Exercise requirements
Return, word for word, only the lines of the data below that lie between the line with "grey decorative vase" and the line with "now: chair/pink", those two lines included.

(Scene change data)

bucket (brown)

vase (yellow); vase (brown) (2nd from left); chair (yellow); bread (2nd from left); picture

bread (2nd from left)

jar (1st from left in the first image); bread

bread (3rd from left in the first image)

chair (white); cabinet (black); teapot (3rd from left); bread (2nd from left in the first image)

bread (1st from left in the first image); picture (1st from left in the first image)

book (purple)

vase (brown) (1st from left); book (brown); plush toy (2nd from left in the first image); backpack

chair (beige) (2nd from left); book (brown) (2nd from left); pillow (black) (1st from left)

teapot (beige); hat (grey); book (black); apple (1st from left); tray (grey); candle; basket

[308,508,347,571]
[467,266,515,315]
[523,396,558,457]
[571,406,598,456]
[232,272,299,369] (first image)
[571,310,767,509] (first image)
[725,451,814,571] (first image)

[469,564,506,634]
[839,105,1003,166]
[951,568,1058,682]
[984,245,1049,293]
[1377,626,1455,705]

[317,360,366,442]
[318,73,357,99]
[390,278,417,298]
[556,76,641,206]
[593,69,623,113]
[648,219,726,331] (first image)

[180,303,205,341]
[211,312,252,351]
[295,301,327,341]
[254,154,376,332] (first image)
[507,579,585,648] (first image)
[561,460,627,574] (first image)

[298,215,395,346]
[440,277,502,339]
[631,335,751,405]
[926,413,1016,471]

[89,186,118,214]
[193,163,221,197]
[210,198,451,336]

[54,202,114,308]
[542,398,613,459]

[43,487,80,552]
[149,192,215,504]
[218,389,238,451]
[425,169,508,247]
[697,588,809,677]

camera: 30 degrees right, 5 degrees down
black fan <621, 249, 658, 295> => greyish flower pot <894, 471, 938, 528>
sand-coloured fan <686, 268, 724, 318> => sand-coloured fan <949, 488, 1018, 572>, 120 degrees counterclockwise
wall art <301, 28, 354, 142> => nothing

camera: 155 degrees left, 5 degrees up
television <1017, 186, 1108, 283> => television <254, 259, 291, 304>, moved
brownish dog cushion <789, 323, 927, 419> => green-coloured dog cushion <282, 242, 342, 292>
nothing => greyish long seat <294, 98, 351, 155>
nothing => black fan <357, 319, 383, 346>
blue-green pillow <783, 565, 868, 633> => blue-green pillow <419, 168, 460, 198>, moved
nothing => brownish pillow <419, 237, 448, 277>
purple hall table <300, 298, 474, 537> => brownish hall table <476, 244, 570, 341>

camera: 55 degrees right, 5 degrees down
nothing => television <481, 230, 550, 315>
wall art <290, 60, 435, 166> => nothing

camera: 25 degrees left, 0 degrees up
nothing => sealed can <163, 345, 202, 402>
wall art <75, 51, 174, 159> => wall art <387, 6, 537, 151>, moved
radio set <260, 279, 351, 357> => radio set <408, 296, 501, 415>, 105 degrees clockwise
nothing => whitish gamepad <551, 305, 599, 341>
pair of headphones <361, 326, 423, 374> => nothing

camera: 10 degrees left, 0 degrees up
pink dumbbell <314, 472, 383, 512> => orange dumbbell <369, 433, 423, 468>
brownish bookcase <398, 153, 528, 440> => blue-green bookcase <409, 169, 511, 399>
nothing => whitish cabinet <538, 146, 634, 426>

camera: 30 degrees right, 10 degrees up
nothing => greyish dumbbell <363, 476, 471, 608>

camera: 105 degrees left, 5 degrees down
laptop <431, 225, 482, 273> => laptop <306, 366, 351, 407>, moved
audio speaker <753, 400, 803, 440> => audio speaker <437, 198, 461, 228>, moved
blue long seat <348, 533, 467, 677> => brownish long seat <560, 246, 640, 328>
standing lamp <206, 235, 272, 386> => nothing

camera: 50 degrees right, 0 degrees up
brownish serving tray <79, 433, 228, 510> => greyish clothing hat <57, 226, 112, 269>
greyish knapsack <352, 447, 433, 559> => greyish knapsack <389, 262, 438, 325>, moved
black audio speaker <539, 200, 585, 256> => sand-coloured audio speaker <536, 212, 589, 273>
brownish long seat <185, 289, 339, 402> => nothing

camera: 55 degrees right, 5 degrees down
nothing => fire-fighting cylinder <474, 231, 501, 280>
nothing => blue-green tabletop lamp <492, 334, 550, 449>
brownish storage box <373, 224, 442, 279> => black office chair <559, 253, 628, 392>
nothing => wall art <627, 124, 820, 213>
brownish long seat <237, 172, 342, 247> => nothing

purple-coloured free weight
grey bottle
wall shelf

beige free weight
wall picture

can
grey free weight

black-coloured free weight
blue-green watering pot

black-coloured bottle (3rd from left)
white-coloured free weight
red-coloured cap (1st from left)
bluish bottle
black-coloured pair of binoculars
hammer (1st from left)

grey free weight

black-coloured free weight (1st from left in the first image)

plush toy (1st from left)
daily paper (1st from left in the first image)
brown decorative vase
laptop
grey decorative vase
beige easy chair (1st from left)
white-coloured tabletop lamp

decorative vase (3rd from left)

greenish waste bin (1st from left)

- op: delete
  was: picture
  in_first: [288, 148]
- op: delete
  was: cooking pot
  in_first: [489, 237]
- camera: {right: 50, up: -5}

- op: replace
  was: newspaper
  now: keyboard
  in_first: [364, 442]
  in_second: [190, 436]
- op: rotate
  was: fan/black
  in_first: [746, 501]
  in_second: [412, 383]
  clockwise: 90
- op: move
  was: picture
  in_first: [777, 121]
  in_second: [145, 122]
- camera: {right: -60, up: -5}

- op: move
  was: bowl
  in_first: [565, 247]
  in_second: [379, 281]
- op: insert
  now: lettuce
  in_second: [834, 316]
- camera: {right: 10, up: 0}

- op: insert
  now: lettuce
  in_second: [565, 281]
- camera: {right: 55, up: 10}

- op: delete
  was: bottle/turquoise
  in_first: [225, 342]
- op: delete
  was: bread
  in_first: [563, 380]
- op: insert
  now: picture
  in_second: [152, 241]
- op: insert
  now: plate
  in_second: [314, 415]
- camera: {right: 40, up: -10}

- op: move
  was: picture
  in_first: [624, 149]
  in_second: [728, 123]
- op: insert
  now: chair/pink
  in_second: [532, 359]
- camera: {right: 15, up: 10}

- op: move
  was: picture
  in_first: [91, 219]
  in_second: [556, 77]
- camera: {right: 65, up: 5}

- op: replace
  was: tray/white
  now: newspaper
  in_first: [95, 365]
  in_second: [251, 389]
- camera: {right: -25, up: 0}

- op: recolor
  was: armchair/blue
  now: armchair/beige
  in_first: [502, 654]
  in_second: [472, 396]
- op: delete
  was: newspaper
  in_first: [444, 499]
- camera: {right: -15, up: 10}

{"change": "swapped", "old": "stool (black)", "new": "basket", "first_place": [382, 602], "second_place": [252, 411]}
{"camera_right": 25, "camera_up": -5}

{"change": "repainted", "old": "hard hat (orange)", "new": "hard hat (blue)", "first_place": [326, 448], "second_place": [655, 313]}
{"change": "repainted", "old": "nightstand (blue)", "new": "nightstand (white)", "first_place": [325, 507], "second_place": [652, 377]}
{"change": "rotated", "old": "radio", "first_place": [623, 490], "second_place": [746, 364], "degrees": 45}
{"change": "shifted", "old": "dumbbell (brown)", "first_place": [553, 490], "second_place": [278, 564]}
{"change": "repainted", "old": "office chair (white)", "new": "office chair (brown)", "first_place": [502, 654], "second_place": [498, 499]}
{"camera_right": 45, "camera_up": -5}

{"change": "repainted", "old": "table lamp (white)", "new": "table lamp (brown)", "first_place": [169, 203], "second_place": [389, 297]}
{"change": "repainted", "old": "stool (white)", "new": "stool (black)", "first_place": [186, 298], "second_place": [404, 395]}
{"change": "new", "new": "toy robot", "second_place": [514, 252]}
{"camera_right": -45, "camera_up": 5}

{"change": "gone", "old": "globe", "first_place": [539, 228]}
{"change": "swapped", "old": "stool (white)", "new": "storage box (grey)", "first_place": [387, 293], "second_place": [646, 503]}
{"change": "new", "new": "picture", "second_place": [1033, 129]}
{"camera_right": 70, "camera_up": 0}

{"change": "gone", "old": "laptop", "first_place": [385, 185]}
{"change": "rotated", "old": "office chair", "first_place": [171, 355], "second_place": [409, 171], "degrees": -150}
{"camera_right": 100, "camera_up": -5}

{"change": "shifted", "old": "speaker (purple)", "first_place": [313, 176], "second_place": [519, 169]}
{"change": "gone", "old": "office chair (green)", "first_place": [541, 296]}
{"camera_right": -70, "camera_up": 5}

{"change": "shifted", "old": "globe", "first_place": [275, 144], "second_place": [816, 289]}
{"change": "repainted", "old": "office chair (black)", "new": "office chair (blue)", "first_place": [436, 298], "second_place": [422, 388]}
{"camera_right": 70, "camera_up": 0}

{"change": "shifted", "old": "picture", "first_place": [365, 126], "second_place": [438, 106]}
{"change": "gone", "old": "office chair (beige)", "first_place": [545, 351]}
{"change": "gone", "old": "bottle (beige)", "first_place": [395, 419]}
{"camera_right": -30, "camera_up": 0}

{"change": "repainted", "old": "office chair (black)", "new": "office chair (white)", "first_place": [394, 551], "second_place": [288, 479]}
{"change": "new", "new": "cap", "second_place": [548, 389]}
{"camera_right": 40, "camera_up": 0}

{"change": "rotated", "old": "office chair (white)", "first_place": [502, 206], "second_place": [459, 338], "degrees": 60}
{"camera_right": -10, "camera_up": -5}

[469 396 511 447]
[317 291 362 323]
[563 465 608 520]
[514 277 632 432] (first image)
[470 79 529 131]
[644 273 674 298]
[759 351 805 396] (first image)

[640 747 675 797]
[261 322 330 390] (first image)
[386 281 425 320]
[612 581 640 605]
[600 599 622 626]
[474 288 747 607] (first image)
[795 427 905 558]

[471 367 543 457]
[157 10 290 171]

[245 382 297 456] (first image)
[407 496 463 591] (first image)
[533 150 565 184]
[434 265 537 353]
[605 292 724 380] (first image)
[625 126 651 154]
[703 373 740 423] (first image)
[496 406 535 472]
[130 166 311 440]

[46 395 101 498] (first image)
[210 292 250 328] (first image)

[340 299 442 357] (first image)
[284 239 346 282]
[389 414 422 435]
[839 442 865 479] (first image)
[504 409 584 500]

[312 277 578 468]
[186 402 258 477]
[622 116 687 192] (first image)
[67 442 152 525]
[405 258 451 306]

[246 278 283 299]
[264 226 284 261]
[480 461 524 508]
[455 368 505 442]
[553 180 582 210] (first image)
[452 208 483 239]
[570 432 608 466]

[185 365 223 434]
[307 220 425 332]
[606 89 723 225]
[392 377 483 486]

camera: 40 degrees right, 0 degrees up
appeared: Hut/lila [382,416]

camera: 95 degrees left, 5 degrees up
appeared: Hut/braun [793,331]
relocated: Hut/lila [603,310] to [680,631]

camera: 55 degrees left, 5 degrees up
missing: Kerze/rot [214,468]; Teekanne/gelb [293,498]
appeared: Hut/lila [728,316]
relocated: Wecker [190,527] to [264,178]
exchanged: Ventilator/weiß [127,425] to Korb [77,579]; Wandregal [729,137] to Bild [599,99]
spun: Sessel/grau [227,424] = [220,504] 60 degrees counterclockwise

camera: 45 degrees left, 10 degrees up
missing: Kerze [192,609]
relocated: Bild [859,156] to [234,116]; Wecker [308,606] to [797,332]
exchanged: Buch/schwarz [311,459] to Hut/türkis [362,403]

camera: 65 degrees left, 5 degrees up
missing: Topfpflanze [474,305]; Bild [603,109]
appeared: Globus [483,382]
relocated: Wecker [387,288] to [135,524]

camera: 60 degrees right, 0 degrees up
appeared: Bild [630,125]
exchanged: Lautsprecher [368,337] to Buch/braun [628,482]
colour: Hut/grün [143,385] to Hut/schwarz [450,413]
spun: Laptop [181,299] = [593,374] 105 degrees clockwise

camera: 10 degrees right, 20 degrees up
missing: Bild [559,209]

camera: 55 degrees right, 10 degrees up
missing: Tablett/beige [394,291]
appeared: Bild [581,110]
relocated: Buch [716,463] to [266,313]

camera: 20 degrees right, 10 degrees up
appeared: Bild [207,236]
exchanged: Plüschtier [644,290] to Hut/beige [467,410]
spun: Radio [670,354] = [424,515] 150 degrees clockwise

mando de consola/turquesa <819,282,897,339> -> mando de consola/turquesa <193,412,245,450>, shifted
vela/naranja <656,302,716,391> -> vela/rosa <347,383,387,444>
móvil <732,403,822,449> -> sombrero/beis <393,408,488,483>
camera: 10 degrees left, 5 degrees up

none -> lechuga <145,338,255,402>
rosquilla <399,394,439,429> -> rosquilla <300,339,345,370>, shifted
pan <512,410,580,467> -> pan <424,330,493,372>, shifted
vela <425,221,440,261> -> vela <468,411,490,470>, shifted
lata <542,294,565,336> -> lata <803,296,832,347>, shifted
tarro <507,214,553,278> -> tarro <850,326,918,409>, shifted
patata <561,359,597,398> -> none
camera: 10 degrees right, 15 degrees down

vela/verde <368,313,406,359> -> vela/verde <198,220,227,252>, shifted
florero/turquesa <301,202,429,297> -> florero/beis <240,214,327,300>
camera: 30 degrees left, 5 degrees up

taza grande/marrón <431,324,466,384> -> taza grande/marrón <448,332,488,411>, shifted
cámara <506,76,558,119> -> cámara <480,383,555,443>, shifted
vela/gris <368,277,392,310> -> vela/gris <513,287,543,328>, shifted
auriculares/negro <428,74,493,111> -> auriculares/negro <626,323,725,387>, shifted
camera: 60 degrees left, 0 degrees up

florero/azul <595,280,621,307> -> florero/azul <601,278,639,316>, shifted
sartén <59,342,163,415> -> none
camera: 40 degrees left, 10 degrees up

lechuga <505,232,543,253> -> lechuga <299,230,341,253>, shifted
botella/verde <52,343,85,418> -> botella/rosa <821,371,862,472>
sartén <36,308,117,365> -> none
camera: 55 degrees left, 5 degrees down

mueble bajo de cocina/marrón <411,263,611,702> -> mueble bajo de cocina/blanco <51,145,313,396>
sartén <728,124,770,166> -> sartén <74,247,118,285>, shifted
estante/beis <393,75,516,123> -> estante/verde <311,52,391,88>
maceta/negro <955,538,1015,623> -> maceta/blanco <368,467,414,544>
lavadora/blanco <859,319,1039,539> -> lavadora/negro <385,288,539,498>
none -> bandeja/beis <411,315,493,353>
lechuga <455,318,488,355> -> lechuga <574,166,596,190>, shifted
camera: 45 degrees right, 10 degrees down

Written solution
grey decorative vase
beige easy chair (1st from left)
white-coloured tabletop lamp

decorative vase (3rd from left)

greenish waste bin (1st from left)

- op: delete
  was: picture
  in_first: [288, 148]
- op: delete
  was: cooking pot
  in_first: [489, 237]
- camera: {right: 50, up: -5}

- op: replace
  was: newspaper
  now: keyboard
  in_first: [364, 442]
  in_second: [190, 436]
- op: rotate
  was: fan/black
  in_first: [746, 501]
  in_second: [412, 383]
  clockwise: 90
- op: move
  was: picture
  in_first: [777, 121]
  in_second: [145, 122]
- camera: {right: -60, up: -5}

- op: move
  was: bowl
  in_first: [565, 247]
  in_second: [379, 281]
- op: insert
  now: lettuce
  in_second: [834, 316]
- camera: {right: 10, up: 0}

- op: insert
  now: lettuce
  in_second: [565, 281]
- camera: {right: 55, up: 10}

- op: delete
  was: bottle/turquoise
  in_first: [225, 342]
- op: delete
  was: bread
  in_first: [563, 380]
- op: insert
  now: picture
  in_second: [152, 241]
- op: insert
  now: plate
  in_second: [314, 415]
- camera: {right: 40, up: -10}

- op: move
  was: picture
  in_first: [624, 149]
  in_second: [728, 123]
- op: insert
  now: chair/pink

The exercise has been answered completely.